Your BCBA should train you on the specific assessment when delegating assessment tasks to you.


RBT Task B-3: Assist with functional assessment procedures

Functional Behavior Assessments (FBAs) are essential for learners who engage in behaviors that interfere with their ability to learn or interact with others or behaviors that are harmful to themselves or others. An FBA encompasses a number of tools that can be used to identify the possible function(s) of the client’s behavior. The function is important to know so that the BCBA can develop individualized strategies that will support the behavior modification (Note: Unit D covers the functions of behavior in detail).

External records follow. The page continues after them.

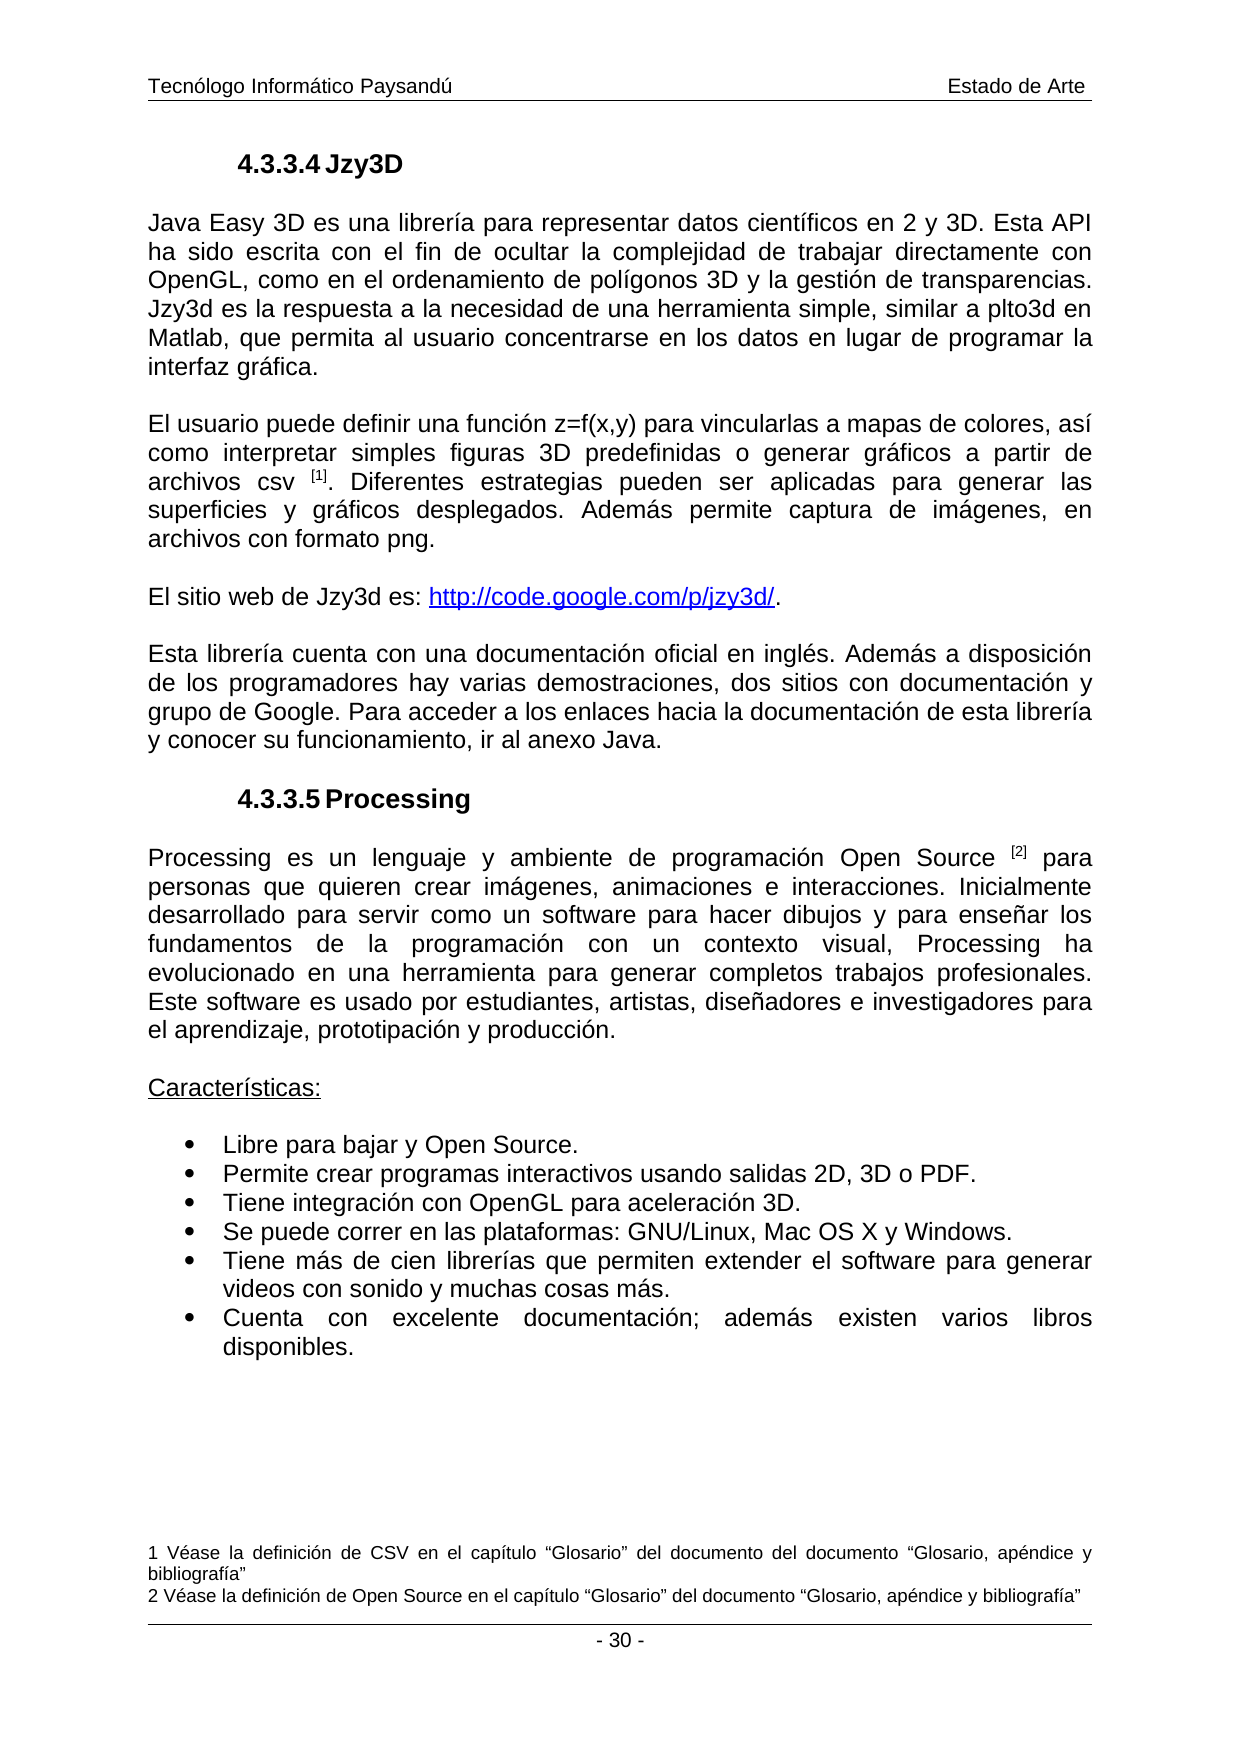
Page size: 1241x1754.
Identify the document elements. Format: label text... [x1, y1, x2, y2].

list Libre para bajar y Open Source. [185, 1130, 1092, 1159]
text Véase la definición de CSV en el capítulo “Glosario” del documento del documento “Glosario, apéndice y bibliografía” [148, 1542, 1092, 1585]
text El sitio web de Jzy3d es: http://code.google.com/p/jzy3d/. [148, 581, 1092, 610]
list Cuenta con excelente documentación; además existen varios libros disponibles. [185, 1303, 1092, 1361]
subtitle Jzy3D [237, 148, 1092, 179]
subtitle Processing [237, 783, 1092, 814]
text El usuario puede definir una función z=f(x,y) para vincularlas a mapas de colores, así como interpretar simples figuras 3D predefinidas o generar gráficos a partir de archivos csv []. Diferentes estrategias pueden ser aplicadas para generar las superficies y gráficos desplegados. Además permite captura de imágenes, en archivos con formato png. [148, 409, 1092, 553]
text Java Easy 3D es una librería para representar datos científicos en 2 y 3D. Esta API ha sido escrita con el fin de ocultar la complejidad de trabajar directamente con OpenGL, como en el ordenamiento de polígonos 3D y la gestión de transparencias. Jzy3d es la respuesta a la necesidad de una herramienta simple, similar a plto3d en Matlab, que permita al usuario concentrarse en los datos en lugar de programar la interfaz gráfica. [148, 208, 1092, 380]
list Tiene más de cien librerías que permiten extender el software para generar videos con sonido y muchas cosas más. [185, 1246, 1092, 1303]
list Se puede correr en las plataformas: GNU/Linux, Mac OS X y Windows. [185, 1217, 1092, 1246]
text Características: [148, 1073, 1092, 1101]
text Processing es un lenguaje y ambiente de programación Open Source [] para personas que quieren crear imágenes, animaciones e interacciones. Inicialmente desarrollado para servir como un software para hacer dibujos y para enseñar los fundamentos de la programación con un contexto visual, Processing ha evolucionado en una herramienta para generar completos trabajos profesionales. Este software es usado por estudiantes, artistas, diseñadores e investigadores para el aprendizaje, prototipación y producción. [148, 843, 1092, 1044]
list Permite crear programas interactivos usando salidas 2D, 3D o PDF. [185, 1159, 1092, 1188]
text Véase la definición de Open Source en el capítulo “Glosario” del documento “Glosario, apéndice y bibliografía” [148, 1585, 1092, 1606]
list Tiene integración con OpenGL para aceleración 3D. [185, 1188, 1092, 1217]
text Esta librería cuenta con una documentación oficial en inglés. Además a disposición de los programadores hay varias demostraciones, dos sitios con documentación y grupo de Google. Para acceder a los enlaces hacia la documentación de esta librería y conocer su funcionamiento, ir al anexo Java. [148, 639, 1092, 754]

The types of assessment tools that can be used in an FBA include:

  1. Indirect assessments: Tools used to gather information about an individual’s behavior without observing the behavior directly. Indirect assessments include questionnaires, interviews, and checklists. Indirect assessments are typically conducted with parents, teachers, caregivers, or other people who regularly observe the individual engaging in the behavior.
  2. Descriptive/direct assessments: Obtaining information about an individual’s behavior through direct observation and recording data on the behaviors.

    A-B-C data is the most common type of descriptive assessment. It is also the type of behavior assessment that RBTs are most often responsible for. A-B-C data consists of recording the antecedent, behavior, and consequence of a specific instance of a target behavior. Let’s break those terms down further.

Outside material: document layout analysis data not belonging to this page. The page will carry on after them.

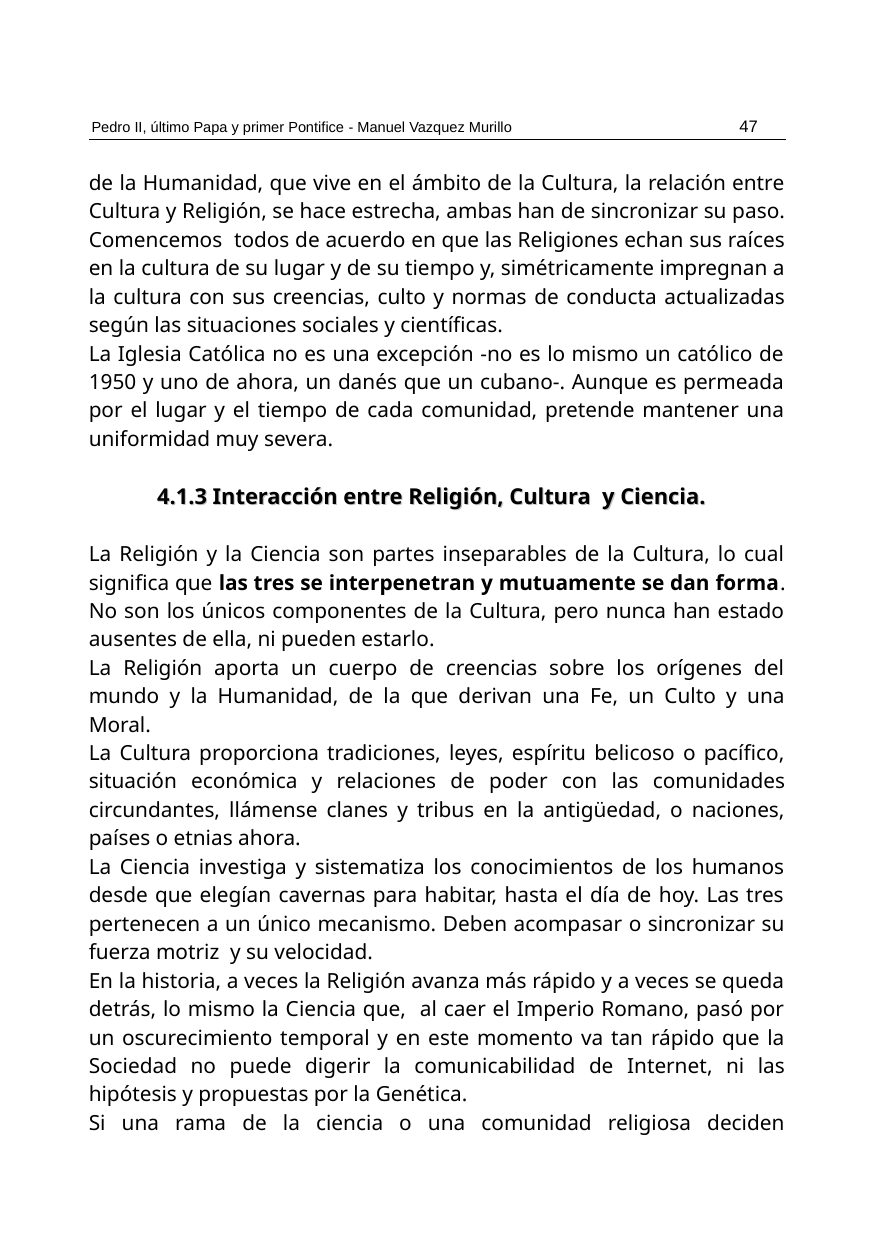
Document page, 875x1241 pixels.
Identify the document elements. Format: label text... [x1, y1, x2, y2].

text La Religión y la Ciencia son partes inseparables de la Cultura, lo cual significa que las tres se interpenetran y mutuamente se dan forma. No son los únicos componentes de la Cultura, pero nunca han estado ausentes de ella, ni pueden estarlo. [88, 539, 786, 653]
text La Religión aporta un cuerpo de creencias sobre los orígenes del mundo y la Humanidad, de la que derivan una Fe, un Culto y una Moral. [88, 653, 786, 738]
subtitle 4.1.3 Interacción entre Religión, Cultura y Ciencia. [88, 481, 786, 511]
text Si una rama de la ciencia o una comunidad religiosa deciden [88, 1108, 786, 1136]
text La Iglesia Católica no es una excepción -no es lo mismo un católico de 1950 y uno de ahora, un danés que un cubano-. Aunque es permeada por el lugar y el tiempo de cada comunidad, pretende mantener una uniformidad muy severa. [88, 339, 786, 452]
text de la Humanidad, que vive en el ámbito de la Cultura, la relación entre Cultura y Religión, se hace estrecha, ambas han de sincronizar su paso. Comencemos todos de acuerdo en que las Religiones echan sus raíces en la cultura de su lugar y de su tiempo y, simétricamente impregnan a la cultura con sus creencias, culto y normas de conducta actualizadas según las situaciones sociales y científicas. [88, 168, 786, 339]
text La Cultura proporciona tradiciones, leyes, espíritu belicoso o pacífico, situación económica y relaciones de poder con las comunidades circundantes, llámense clanes y tribus en la antigüedad, o naciones, países o etnias ahora. [88, 738, 786, 852]
text La Ciencia investiga y sistematiza los conocimientos de los humanos desde que elegían cavernas para habitar, hasta el día de hoy. Las tres pertenecen a un único mecanismo. Deben acompasar o sincronizar su fuerza motriz y su velocidad. [88, 852, 786, 966]
text En la historia, a veces la Religión avanza más rápido y a veces se queda detrás, lo mismo la Ciencia que, al caer el Imperio Romano, pasó por un oscurecimiento temporal y en este momento va tan rápido que la Sociedad no puede digerir la comunicabilidad de Internet, ni las hipótesis y propuestas por la Genética. [88, 966, 786, 1108]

    The antecedent is what happens right before a target behavior occurs. For example, you give your client an instruction. It’s important to keep in mind that an antecedent is not what “caused” the behavior. It is simply what came before the behavior. It could be as simple as “the client was engaged in a preferred activity.”

    The behavior is what exactly happened. You’ll record what the behavior looked like: throwing toys, hitting the RBT, biting self, screaming, etc.

    The consequence is what happens right after the behavior occurs. For example: “RBT redirected the client to a new activity.” A common misconception about the term consequence is that it indicates a negative experience similar to “discipline” or “punishment.” However, in ABA, a consequence is simply what happens after a behavior.
  3. Functional Analysis (FA): A procedure behavior analysts use to determine the function of a client’s behavior by experimentally arranging and manipulating variables. A key difference between a functional analysis and the other assessments is that a functional analysis demonstrates experimental control, allowing the analyst to determine the behavior’s function with a high degree of certainty. Indirect and descriptive assessments provide correlational information but cannot demonstrate causation.

    A BCBA conducts an FA. However, the BCBA may have an RBT support the process by recording data on the occurrence of behaviors during the assessment.